■ Activity ■
In the ablation summary on SGMatch, what standard deviations are given for SGMatch and HybridFMap on SMAL?

Configuration Geo Sem SGLCA Heat Diff CFM SMAL Geo.Err
I. Semantic Only 3.2
II. Geometric Only 21.2
III. Global Attention instead of Local global 2.6
IV. w/o Spectral Heat Diffusion 3.0
V. w/o CFM 2.7
Full 2.5

Key Findings

  • Geometric features are foundational: Using only semantic features (removing geometry) causes the error to spike to 21.2, showing that semantic features cannot complete matching independently and must use geometric structure as the backbone.
  • Local attention outperforms global attention: Global attention (2.6 vs. 2.5) introduces irrelevant long-range interactions and is computationally heavier.
  • Spectral heat diffusion and CFM are complementary: The former stabilizes the feature distribution by smoothing local noise, providing more reliable transmission endpoints for CFM; the latter constrains transmission dynamics via a continuous velocity field, suppressing local inconsistencies that diffusion cannot resolve.
  • On near-isometric scenarios (FAUST, SCAPE), SGMatch is on par with the SOTA, and it is stronger in cross-dataset generalization (SHREC'19), indicating that semantic priors are most valuable for out-of-distribution generalization.
  • Statistical analysis shows that the standard deviation of SGMatch is much lower than that of HybridFMap (0.01 vs. 0.17 on SMAL), making the optimization process more stable.

Highlights & Insights

  • The design philosophy of "semantics as a modulator rather than a replacement" is highly valuable: by utilizing a gating mechanism to enhance or suppress geometric features at the channel level, rather than simple concatenation or addition, the model elegantly balances the contributions of the two modalities.

■ Listed entries ■
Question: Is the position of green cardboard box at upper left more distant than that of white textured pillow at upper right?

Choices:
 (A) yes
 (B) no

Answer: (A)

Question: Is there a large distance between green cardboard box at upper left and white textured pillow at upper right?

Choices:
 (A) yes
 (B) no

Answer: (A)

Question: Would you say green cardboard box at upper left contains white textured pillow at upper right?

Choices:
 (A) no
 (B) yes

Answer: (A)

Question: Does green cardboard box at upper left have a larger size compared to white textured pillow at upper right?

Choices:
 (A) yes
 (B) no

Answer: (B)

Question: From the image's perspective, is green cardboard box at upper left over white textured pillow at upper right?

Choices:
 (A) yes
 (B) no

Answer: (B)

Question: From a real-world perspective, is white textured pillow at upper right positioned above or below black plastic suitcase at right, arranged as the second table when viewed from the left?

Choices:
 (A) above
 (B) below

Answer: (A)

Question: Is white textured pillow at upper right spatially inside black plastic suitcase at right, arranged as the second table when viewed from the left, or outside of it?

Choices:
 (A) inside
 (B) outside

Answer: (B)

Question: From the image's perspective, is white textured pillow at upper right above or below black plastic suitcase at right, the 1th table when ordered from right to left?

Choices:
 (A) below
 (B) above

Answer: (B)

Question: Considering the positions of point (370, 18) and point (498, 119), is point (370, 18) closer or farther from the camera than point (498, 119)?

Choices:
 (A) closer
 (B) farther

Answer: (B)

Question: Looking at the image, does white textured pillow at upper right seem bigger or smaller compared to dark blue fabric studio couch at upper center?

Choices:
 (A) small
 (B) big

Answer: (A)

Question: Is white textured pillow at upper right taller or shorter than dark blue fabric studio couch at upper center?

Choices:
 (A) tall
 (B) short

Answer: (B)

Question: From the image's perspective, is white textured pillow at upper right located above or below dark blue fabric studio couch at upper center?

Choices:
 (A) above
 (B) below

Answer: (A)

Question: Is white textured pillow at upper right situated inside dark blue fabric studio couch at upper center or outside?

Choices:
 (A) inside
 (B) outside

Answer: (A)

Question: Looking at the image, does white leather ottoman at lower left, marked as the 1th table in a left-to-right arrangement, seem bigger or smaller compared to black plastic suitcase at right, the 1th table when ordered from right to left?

■ Solved problem ■
SGMatch has a standard deviation of 0.01 and HybridFMap has 0.17.